* SOURCE PASSAGE:

Revision history for this message
Sean Dague (sdague) wrote :

This feels like it needs neutron experts to weigh in because under this kind of environment the network setup is basically done by neutron.

Changed in nova:
status: New → Incomplete
Revision history for this message
Assaf Muller (amuller) wrote :

Do the qvo/qvb/qbr devices have an IP address assigned? (They shouldn't). I saw an issue with NetworkManager on a particular setup that caused this. It messed everything up in really weird ways.

Revision history for this message
Michael Steffens (michael-steffens-b) wrote :

No, only compute host physical interfaces (mgmt and instance tunnel) have IP addresses assigned, according to "ifconfig -a". The qvo/qvb/qbr devices don't.

Revision history for this message
Yushiro FURUKAWA (y-furukawa-2) wrote :

Hi,

Are both 192.168.1.13 and 192.168.1.14 assigned to device other than qbr/qboxxxx on the compute-node host?
I wonder if after sending DHCPOFFER, GARP will be sent and compute-node host
replies instead of the neutron port.

Revision history for this message
Michael Steffens (michael-steffens-b) wrote :

They are indeed assigned to instance tunnel interfaces on compute nodes. They are configured in /etc/neutron/plugins/ml2/ml2_conf.ini as

   [ovs]
   local_ip = 192.168.1.14

on the node hosting the VM above, and 192.168.1.13 on the other compute node.

How can I verify whether these interfaces are receiving and responding to GARP, as you describe it?

Revision history for this message
Michael Steffens (michael-steffens-b) wrote :
Download full text (3.6 KiB)

* ENTRIES PROVIDED:
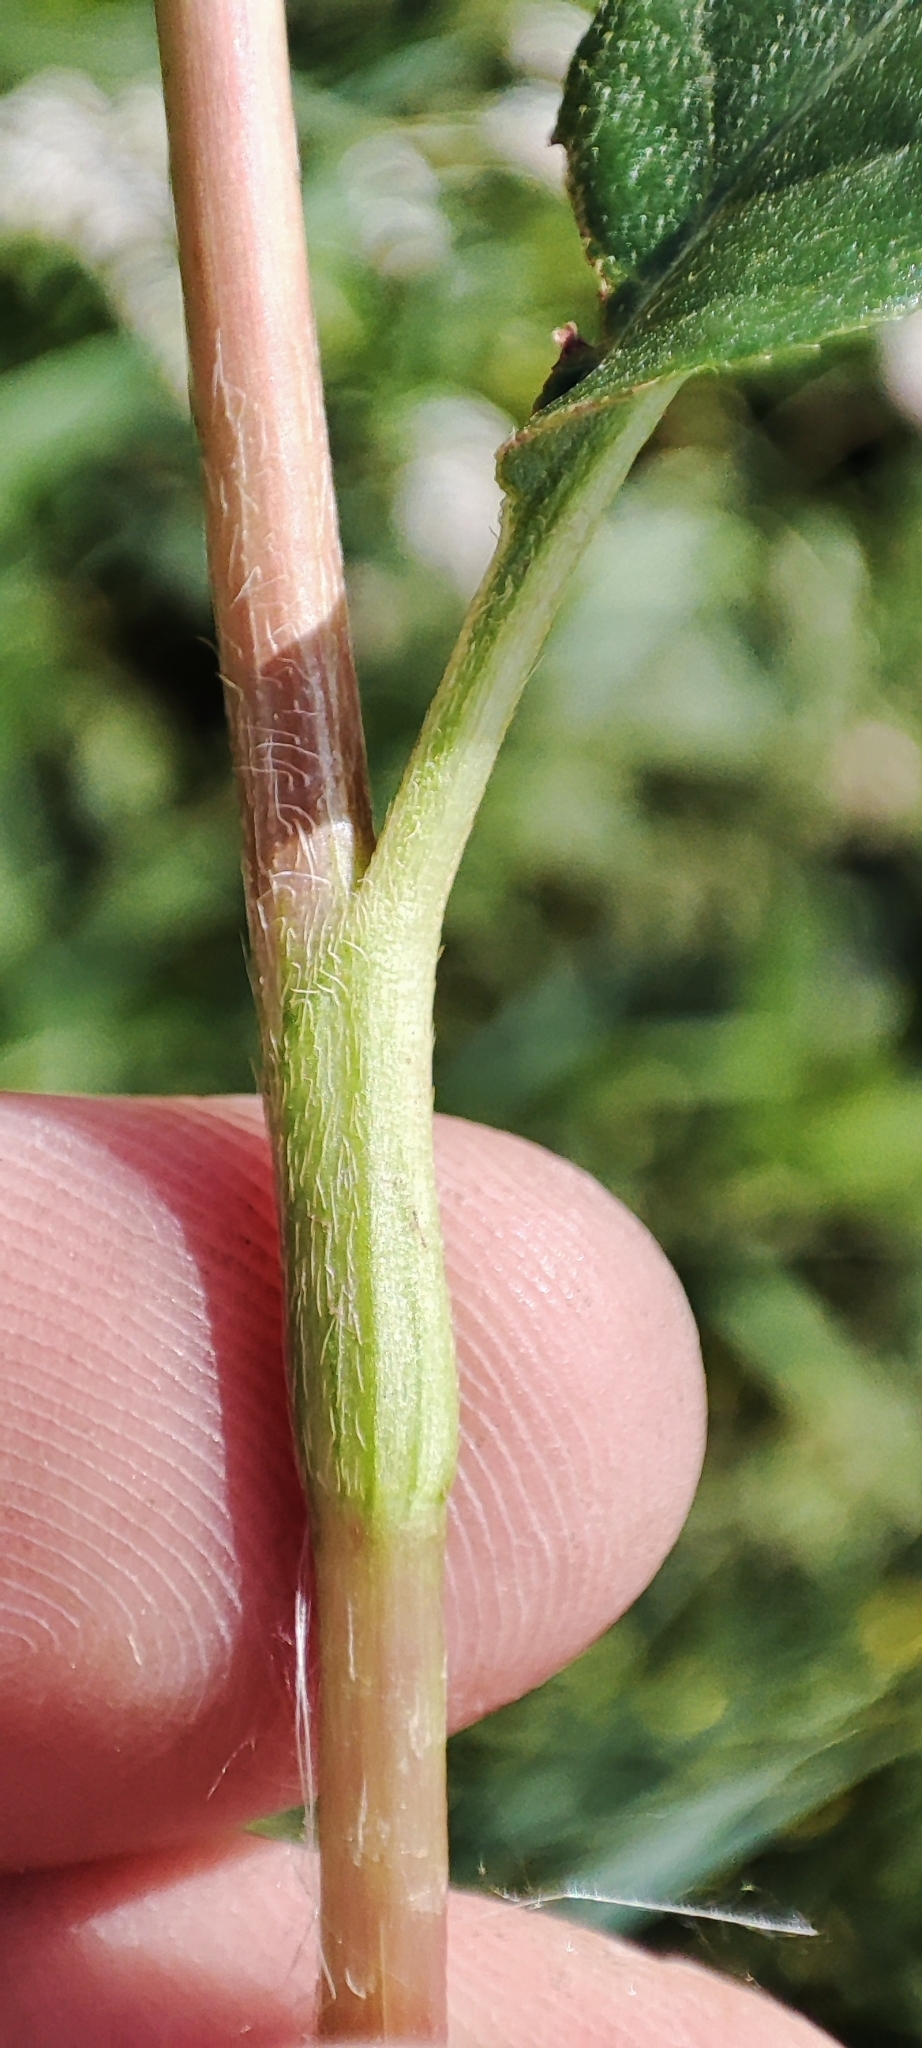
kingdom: Plantae
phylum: Tracheophyta
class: Magnoliopsida
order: Caryophyllales
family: Polygonaceae
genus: Persicaria
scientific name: Persicaria amphibia
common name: Amphibious bistort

* COMPLETE THE FOLLOWING:
[A] Answer these questions about the bug discussion, one answer a line:
(i) What status was nova changed to?
(ii) Which command did Michael Steffens cite to show that the qvo/qvb/qbr devices have no IP addresses?
(iii) In which file is local_ip configured?
[B] Lay out the lines of the listing as a Markdown table with the columns Row and Line. Start at the line that contains "order: Caryophyllales" and end at the end of the listing.

* RESULTS FOR THE EXERCISE:
[A]
(i) Incomplete
(ii) ifconfig -a
(iii) /etc/neutron/plugins/ml2/ml2_conf.ini

[B]
| Row | Line |
|---|---|
| 1 | order: Caryophyllales |
| 2 | family: Polygonaceae |
| 3 | genus: Persicaria |
| 4 | scientific name: Persicaria amphibia |
| 5 | common name: Amphibious bistort |